In het oosten sterven meer mensen thuis
In het oosten van Nederland is de kans dat mensen thuis sterven twee keer zo groot dan in het westen. Tot deze opmerkelijke conclusie komt Marianne Klinkenberg in haar onderzoek waarop ze vanmiddag promoveerde aan de Vrije Universiteit.
Veel is er al bekend over het ouder worden, met name door het langlopende onderzoek van de Longitudinal Aging Study Amsterdam (LASA). Minder bekend is het hoe ouderen in Nederland hun laatste levensweken doorbrengen. Verpleegkundige Marianne Klinkenberg liet 270 nabestaanden ondervragen over de laatste drie levensmaanden van hun geliefde of ouder. „Het betreft een doorsnee van de bevolking.”
Een van de meeste opzienbarende uitkomsten van het onderzoek is dat mensen uit het landelijke Oost-Nederland veel vaker thuis sterven dan zij die in het verstedelijkte westen wonen. „Een mogelijke verklaring is dat de beschikbaarheid van zorginstellingen in het westen groter is.
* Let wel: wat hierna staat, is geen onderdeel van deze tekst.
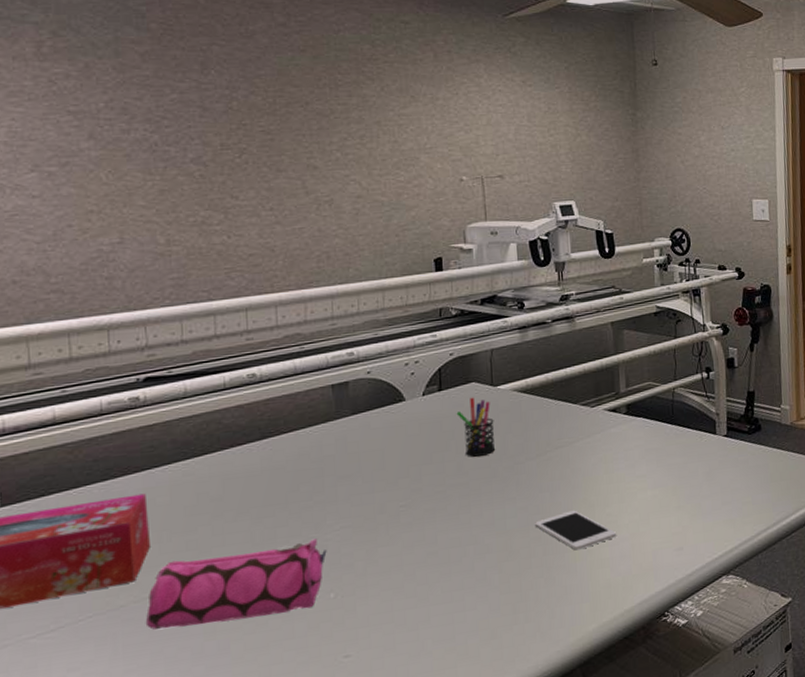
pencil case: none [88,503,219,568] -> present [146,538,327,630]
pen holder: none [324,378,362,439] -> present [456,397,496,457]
Ook kan het zijn dat mensen in een landelijke omgeving meer contacten buiten hun huishouden hebben.” Burenhulp en hulp van familie zorgen ervoor dat mensen vaker thuis kunnen overlijden. Als derde mogelijke oorzaak noemt de promovenda dat in het westen de druk op de thuiszorg mogelijk groter is.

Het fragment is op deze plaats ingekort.